STARCRAFT II + SCIENCE
FINDINGS AND RESULTS
BY: MARK BLAIR (CRUSHDOG5)
The first empirical study into StarCraft 2 expertise (here) was the largest study of expert human performance to date. Thanks to the participation of thousands of SC2 players this study we have expanded our knowledge of human skill acquisition, and we believe that the results, when published, will go a long way to convince the scientific community that StarCraft 2 is a genuine domain of expertise. The project received positive press coverage from Scientific American, the Wall Street Journal and from game oriented media such as TeamLiquid. It also spawned a segment on the science show Daily Planet on the Discovery Channel (Canada) featuring none other than the incomparable Liquid`TLO. We can’t release our results before publication, but we can summarize some of the findings we thought would be most interesting to players. We do so below, after an all-important solicitation for participation in an even more important study.
While our first project was trail-blazing in a number of ways, our second StarCraft 2 project will dwarf the first both in the quantity and quality of data collected. We believe that the project has the potential to profoundly change how skill learning and expertise are studied forever. The key to the project is that it involves analyzing the changes in individual players across time. What we need is replay packs from players who have saved most (>75%) of their replays. As long as the missing replays are few and you have a lot of replays to provide (300+). This may be three hundred, a couple thousand, or even 10’s of thousands (White-Ra!). The scientific community simply does not have access to similar data on learning in a complex game like StarCraft 2. It will show us when individual players learn the necessary skills. We will also see to what extent certain skills can compensate for others, and if certain skills are always learned before others. Finally, and perhaps most importantly, we’ll have much better ideas of how to actually help StarCraft 2 players improve.
Please participate here (instruction for finding your replays)
The survey and uploader are here.
If you haven’t saved your replays, please help spread the word to players who might have.
Interesting data from our project so far...
APM versus The Perception Action Cycle
In daily life, we use our attention to focus on objects we want to interact with. That is, looking is for doing. StarCraft is no different, and thus the vast majority of actions happen as part of what we call a “Perception Action Cycle” (PAC). A PAC basically consists of a shift of the screen to a new location for some time, followed by at least one action (typically 4-6), and then a shift to some other location. The delay to the first action in a PAC turns out to be one of the best predictors across all leagues, and the best in certain leagues (beating out the venerable APM, which, despite it’s faults, is a good predictor of league). Other components of the PAC are also important predictors of skill.
Does Variable Importance Change with Skill?
Our primary research question was: to what extent does the importance (i.e. predictive power) of variables change across levels of skill? If it changes more than a little, it is a difficult problem for researchers, because most of the time it’s not feasible to collect detailed data from across many levels of experience, and the alternatives (for example collecting data just from experts and novices) are less useful where variables frequently change in importance. We used a machine learning technique (random forests of conditional inference trees) to build classifiers for each league compared to the one two leagues up (Bronze vs. Gold, Silver versus Platinum, etc.).

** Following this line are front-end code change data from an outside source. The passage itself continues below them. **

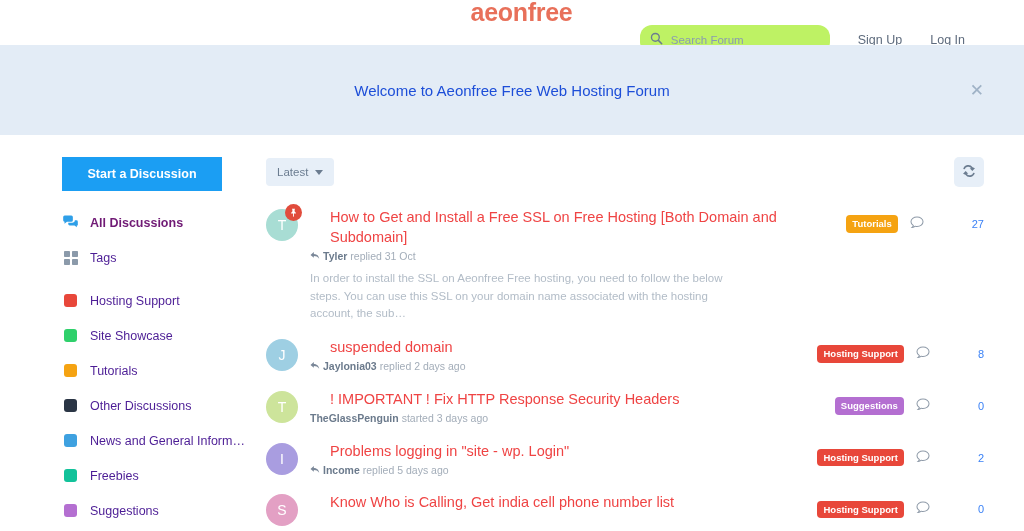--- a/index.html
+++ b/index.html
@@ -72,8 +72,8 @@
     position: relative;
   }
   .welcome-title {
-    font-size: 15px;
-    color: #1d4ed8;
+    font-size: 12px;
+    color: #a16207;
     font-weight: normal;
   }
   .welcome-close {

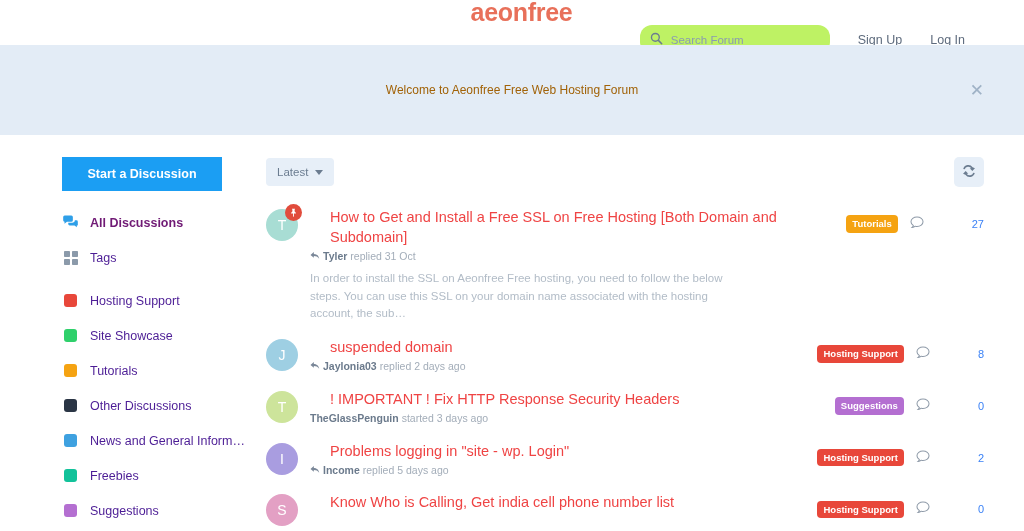--- a/index.html
+++ b/index.html
@@ -198,11 +198,10 @@
   .disc-main { flex: 1 1 auto; min-width: 0; padding-right: 14px; }
   .disc-title {
     font-size: 14.5px;
-    color: #ef4444;
+    color: #0f172a;
     line-height: 1.38;
     margin-bottom: 2px;
     cursor: pointer;
-    margin-left: 20px;
   }
   .disc-meta {
     font-size: 10.5px;

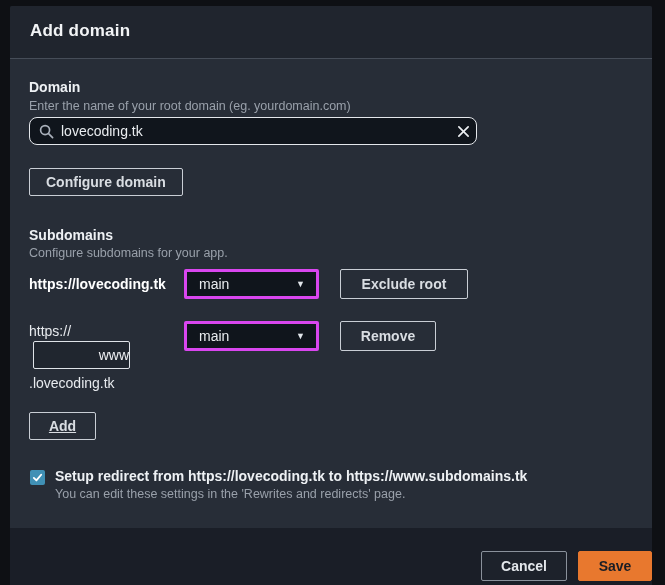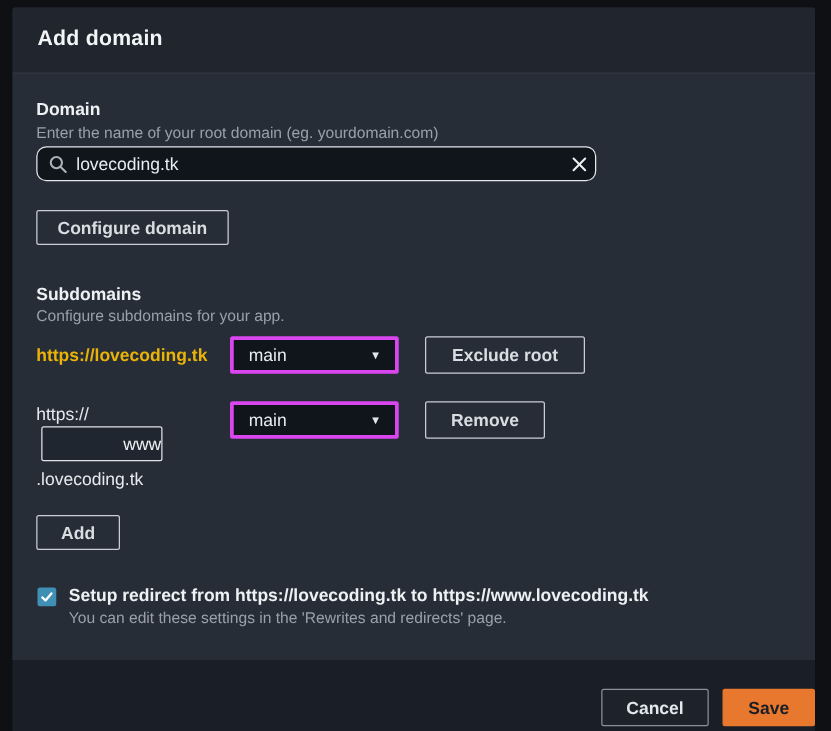--- a/index.html
+++ b/index.html
@@ -55,7 +55,7 @@
     padding:3px 16px;
   }
   .row-url{
-    position:absolute;left:19px;font-size:14px;font-weight:bold;color:#eab308;
+    position:absolute;left:19px;font-size:14px;font-weight:bold;color:#ffffff;
   }
   .plain{
     position:absolute;left:19px;font-size:14px;color:#e7eaee;

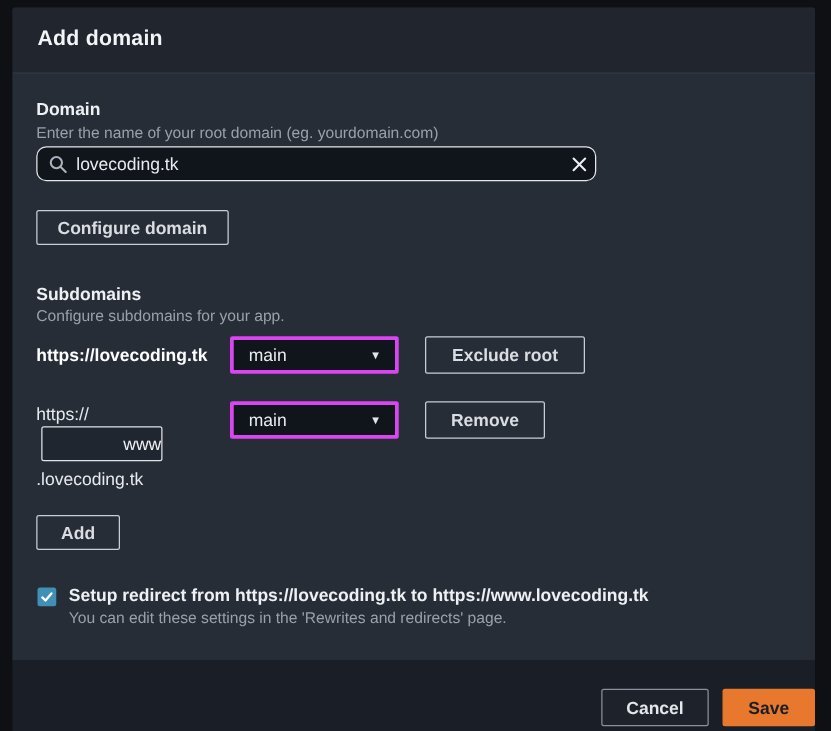--- a/index.html
+++ b/index.html
@@ -157,7 +157,7 @@
         <div class="btn" style="left:330px;top:262px;height:30px;width:96px;padding:0;">Remove</div>
       </div>
 
-      <div class="btn" style="left:19px;top:353px;width:67px;padding:4px;">Add</div>
+      <div class="btn" style="left:19px;top:353px;width:67px;padding:4px;text-decoration:underline;">Add</div>
 
       <div class="checkbox checked">
         <svg width="11" height="11" viewBox="0 0 12 12" fill="none">

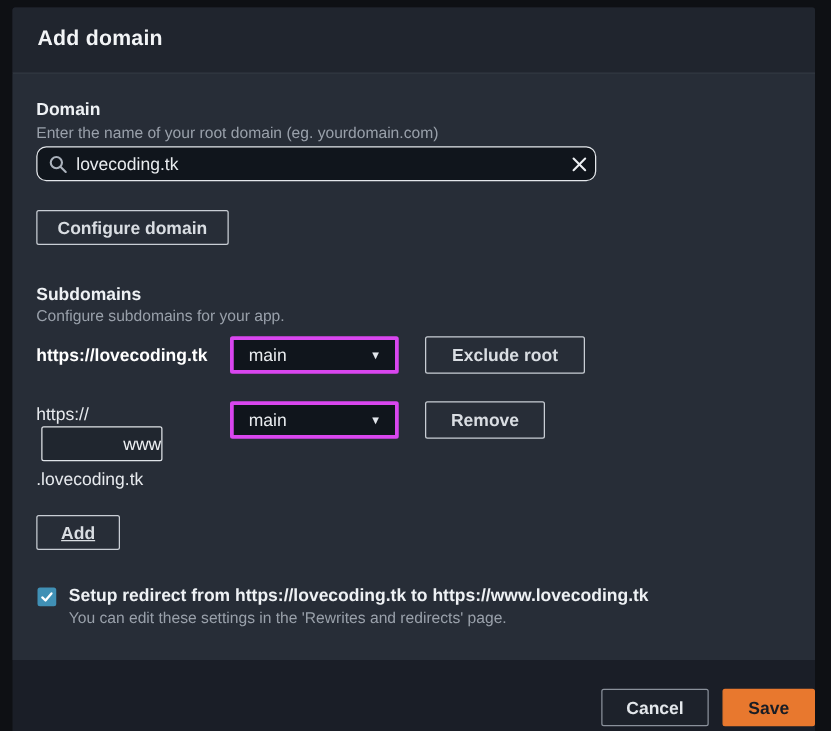--- a/index.html
+++ b/index.html
@@ -164,7 +164,7 @@
           <polyline points="2,6.5 4.8,9.2 10,3" stroke="#ffffff" stroke-width="2" stroke-linecap="round" stroke-linejoin="round"></polyline>
         </svg>
       </div>
-      <div class="redirect-label">Setup redirect from https://lovecoding.tk to https://www.lovecoding.tk</div>
+      <div class="redirect-label">Setup redirect from https://lovecoding.tk to https://www.subdomains.tk</div>
       <div class="redirect-help">You can edit these settings in the 'Rewrites and redirects' page.</div>
 
     </div>

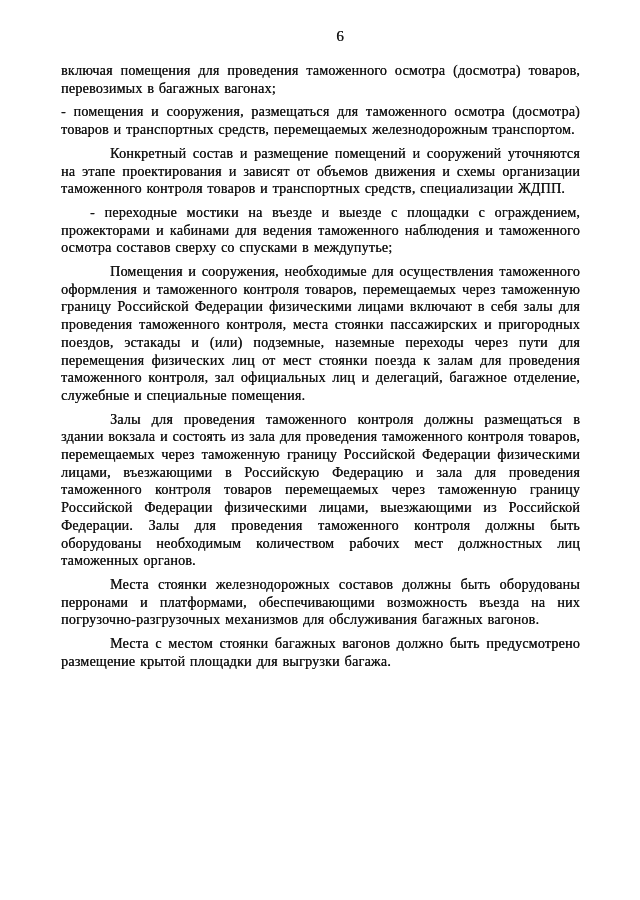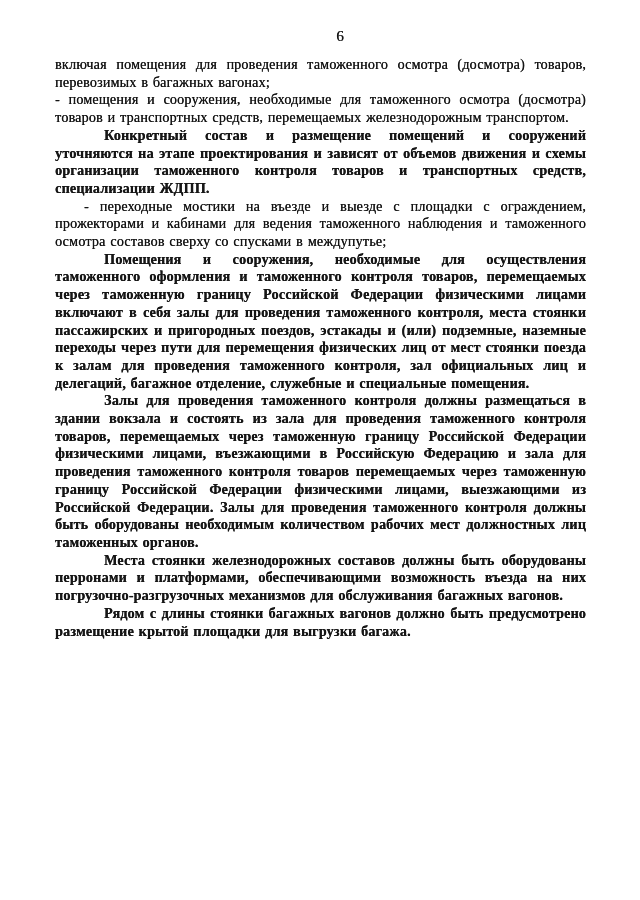--- a/index.html
+++ b/index.html
@@ -40,7 +40,7 @@
     text-shadow: 0.25px 0 0 currentColor;
   }
   .body-text p {
-    margin: 0;
+    margin: 6px;
     padding: 0;
   }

This figure describes the ranked importance of each of our key variables in these “skip-league” classifiers. APM was ranked first, for instance, in the Bronze vs Gold classifier, implying that it was our most useful variable for distinguishing those leagues.
Settings Data
Ever wonder how other people have their options set? So did we. The following graphs are results from our original survey about player settings. Note, we did not get surveys from pro players, so we report only GMs. The following figures describe how players set their game settings in each league. For example, roughly 60% of Pros set flyer status (red lines showing the location over which a flyer hovers) to “always on.” Unit Status bars refer to unit health bars and Alerts (obviously) refer to game alerts.
Hotkey Data
These data shows the assignment of hotkeys by pros. This is interesting when compared to Bronze hotkeys. We have two different kinds of figure here. The first figure describes the frequency of Bronze and Pro players’ hotkey assigns per game (broken down by type of unit being assigned). Note how much more the Pros assign hotkeys.
The following figures describe how often particular unit types are assigned to particular hotkeys by professional players. For example, professional players in our sample assigned almost two production structures to hotkey 4 a game.
GGs
Finally, just for kicks, we scanned the chat of each game for gg or any common variant. If you want to be in GM.
Thanks
The participation of players such as yourselves makes our research possible. Thank you.
Questions
I realize this was brief (probably too science-y for some, and not enough for others) I’ll keep an eye on the comments to this thread and answer any questions that I can. I’ll also post the link to the actual scientific paper (which has much more detail about the specific analyses) once it’s available online.